В то время было модно делить всех на «физиков» и «лириков». М. В. Панов был выше этого деления, он был и физиком, и лириком одновременно. Панов-«физик», подобно Бодуэну и Фортунатову, мыслил категориями естественных наук. Он настаивал на знакомстве студентов-русистов с азами экспериментальной акустической фонетики. Он привлек самую передовую по тем временам вычислительную технику для обработки результатов массового анкетирования носителей русского литературного языка. А Панов-«лирик» в течение всей жизни любил поэзию (Маяковский, Пастернак, Хлебников, Хармс), читал лекционные курсы и публиковал научные исследования, посвященные поэзии. Да он и сам писал великолепные стихи. В 1999 г. вышел сборник его избранных стихотворений; журнал «Знамя» (1999. № 3) откликнулся на стихи Панова рецензией с выразительным заголовком: «Стих первой свежести».

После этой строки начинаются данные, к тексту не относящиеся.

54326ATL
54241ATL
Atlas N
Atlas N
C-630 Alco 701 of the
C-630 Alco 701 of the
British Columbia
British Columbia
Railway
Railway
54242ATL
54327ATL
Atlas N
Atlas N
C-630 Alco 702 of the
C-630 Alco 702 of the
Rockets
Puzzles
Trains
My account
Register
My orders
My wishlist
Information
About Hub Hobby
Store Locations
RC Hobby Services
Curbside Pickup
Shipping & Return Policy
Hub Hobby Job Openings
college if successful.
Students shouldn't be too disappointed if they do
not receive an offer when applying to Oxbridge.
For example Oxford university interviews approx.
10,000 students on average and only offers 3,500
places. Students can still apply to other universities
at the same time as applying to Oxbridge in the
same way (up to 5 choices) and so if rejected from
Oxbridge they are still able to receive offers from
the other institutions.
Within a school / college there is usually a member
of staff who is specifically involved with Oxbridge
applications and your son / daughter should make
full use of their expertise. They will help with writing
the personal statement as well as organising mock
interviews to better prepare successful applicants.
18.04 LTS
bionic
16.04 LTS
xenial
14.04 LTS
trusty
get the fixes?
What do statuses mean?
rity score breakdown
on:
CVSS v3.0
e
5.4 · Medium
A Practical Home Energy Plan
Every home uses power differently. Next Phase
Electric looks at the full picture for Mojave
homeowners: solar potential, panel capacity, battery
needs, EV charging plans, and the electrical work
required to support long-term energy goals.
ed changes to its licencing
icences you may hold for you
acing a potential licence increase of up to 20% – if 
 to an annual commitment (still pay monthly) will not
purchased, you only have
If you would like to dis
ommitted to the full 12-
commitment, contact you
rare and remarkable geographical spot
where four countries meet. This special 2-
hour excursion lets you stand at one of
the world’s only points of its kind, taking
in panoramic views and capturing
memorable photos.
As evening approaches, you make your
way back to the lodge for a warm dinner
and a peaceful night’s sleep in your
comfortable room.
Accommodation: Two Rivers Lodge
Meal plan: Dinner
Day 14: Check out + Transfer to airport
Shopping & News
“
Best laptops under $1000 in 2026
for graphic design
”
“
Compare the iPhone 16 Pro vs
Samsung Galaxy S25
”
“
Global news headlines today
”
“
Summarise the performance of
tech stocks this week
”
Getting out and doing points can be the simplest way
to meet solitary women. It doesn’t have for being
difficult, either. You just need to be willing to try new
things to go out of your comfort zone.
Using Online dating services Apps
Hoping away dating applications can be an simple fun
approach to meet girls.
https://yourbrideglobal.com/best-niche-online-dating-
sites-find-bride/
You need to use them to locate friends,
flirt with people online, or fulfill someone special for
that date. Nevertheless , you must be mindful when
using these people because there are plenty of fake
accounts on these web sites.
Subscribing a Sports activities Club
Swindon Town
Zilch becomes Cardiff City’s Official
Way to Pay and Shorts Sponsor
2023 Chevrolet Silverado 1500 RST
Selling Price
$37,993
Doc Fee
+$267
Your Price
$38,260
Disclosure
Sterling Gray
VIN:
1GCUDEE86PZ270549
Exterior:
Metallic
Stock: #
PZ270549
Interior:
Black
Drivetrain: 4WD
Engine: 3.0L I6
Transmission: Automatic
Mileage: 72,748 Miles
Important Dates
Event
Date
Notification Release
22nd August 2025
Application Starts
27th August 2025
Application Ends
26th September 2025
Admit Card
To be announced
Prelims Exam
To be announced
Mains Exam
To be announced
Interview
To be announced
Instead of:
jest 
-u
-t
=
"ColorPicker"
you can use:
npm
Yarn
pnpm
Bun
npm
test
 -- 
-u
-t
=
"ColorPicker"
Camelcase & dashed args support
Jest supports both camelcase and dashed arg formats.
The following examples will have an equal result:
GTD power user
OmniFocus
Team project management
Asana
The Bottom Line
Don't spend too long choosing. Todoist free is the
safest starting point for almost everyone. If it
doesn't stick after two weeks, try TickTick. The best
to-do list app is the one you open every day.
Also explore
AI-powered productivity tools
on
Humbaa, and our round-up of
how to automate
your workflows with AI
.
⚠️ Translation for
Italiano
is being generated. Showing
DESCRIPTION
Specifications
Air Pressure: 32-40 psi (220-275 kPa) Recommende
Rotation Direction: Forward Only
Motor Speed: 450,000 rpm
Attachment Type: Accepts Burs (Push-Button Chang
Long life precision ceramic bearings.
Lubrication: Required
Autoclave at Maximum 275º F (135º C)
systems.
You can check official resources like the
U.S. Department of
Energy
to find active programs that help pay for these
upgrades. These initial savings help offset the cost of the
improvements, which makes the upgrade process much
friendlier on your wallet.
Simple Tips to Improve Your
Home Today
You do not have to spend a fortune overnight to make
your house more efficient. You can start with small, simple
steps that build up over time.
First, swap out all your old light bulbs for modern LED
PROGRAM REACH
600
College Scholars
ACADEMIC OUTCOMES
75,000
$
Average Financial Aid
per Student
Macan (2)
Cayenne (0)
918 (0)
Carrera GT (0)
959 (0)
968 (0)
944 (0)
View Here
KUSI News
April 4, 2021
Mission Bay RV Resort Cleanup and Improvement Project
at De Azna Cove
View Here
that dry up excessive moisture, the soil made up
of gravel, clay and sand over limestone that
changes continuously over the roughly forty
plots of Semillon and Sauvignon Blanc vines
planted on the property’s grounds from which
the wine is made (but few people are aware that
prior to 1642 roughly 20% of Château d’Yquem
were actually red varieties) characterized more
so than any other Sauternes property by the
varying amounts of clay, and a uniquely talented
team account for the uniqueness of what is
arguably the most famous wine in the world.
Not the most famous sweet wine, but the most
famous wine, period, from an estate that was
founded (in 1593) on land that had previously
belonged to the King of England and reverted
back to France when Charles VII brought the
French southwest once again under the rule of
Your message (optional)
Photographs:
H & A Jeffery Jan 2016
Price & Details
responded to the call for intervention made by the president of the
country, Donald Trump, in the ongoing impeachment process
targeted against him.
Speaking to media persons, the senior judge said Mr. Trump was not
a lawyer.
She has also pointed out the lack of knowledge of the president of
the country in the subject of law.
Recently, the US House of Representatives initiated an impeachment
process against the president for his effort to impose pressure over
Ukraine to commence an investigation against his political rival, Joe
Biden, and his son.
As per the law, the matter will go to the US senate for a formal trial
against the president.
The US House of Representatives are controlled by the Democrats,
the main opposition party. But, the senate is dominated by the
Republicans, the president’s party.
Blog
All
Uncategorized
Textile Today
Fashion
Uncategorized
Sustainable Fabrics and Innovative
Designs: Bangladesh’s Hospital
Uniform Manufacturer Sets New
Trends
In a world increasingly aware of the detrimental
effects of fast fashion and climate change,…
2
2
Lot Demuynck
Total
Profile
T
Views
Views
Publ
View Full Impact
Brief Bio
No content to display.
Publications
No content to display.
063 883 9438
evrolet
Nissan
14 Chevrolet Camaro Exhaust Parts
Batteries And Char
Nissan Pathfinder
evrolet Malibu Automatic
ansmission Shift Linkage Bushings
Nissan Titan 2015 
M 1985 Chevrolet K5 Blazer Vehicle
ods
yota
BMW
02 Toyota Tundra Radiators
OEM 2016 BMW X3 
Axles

Но вернемся к 60-м. В 1967 г. выходит в свет основной фонетический труд М. В. Панова – книга «Русская фонетика». Характерная деталь: на обложке – некий абстрактный рисунок, что, казалось, отражало понятную почти всеобщую тягу к новой эстетике; на деле нагромождение пятен и линий оказывалось… спектрограммой слова «счастье»! Панов был ученым, в полной мере познавшим, что такое счастье настоящего исследователя. Уже на основании опубликованных к концу 60-х гг. исследований по теории языка и фонетике, графике и орфографии, лексикологии и морфологии можно было бы сказать, что М. В. Панов прочно вошел в историю отечественной лингвистики.
Однако случилось так, что имя Михаила Викторовича Панова стало достоянием не только истории нашей науки. Его жизнь навсегда останется в качестве одной из вех становления в стране норм гражданского общества. Когда на рубеже 60 – 70-х гг. начался откат от «оттепели» к «застою», Панов остался верен тем же нравственным принципам, тем же представлениям о чести и достоинстве, которыми жили шестидесятники. Инспирированное сверху ужесточение идеологической цензуры в науке и борьбу с любым инакомыслием Михаил Викторович наблюдал и в Академии наук.
…«Михаилу Викторовичу Панову – ученому, учителю, доблестному воину» – с таким посвящением был позднее опубликован в ознаменование 80-летия ученого сборник «Жизнь языка» (М., 2001). Последняя часть посвящения обращена не только к солдатскому периоду жизни Панова. Необычайная популярность Михаила Викторовича среди московской интеллигенции начиная с конца 60-х гг. (он был, как теперь говорят, поистине знаковой фигурой своего времени) была связана с тем, что, как все хорошо знали, и после войны он жил по нормам воинской доблести: сам погибай, а товарища выручай.
Всю свою жизнь М. В. Панов не только боролся за признание идей своей научной школы, но и по-солдатски бесстрашно говорил о том, что ему казалось неправильным в жизни своего института после того, как коллективом перестал руководить В. В. Виноградов. Михаил Викторович, надеясь на восстановление справедливости, написал письмо в партийные инстанции, а инстанции решили защищать честь академического мундира. В итоге М. В. Панов был наказан. При этом как звезда первой величины он был наказан примерно, в назидание всем другим правдолюбам – исключен из партии (куда вступил, между прочим, под пулями, на передовой). Руководитель творческого коллектива, принесшего публикацией социолого-лингвистического исследования мировую славу академическому Институту русского языка, вместе с целым рядом других ученых был вынужден в 1971 г. уйти из института.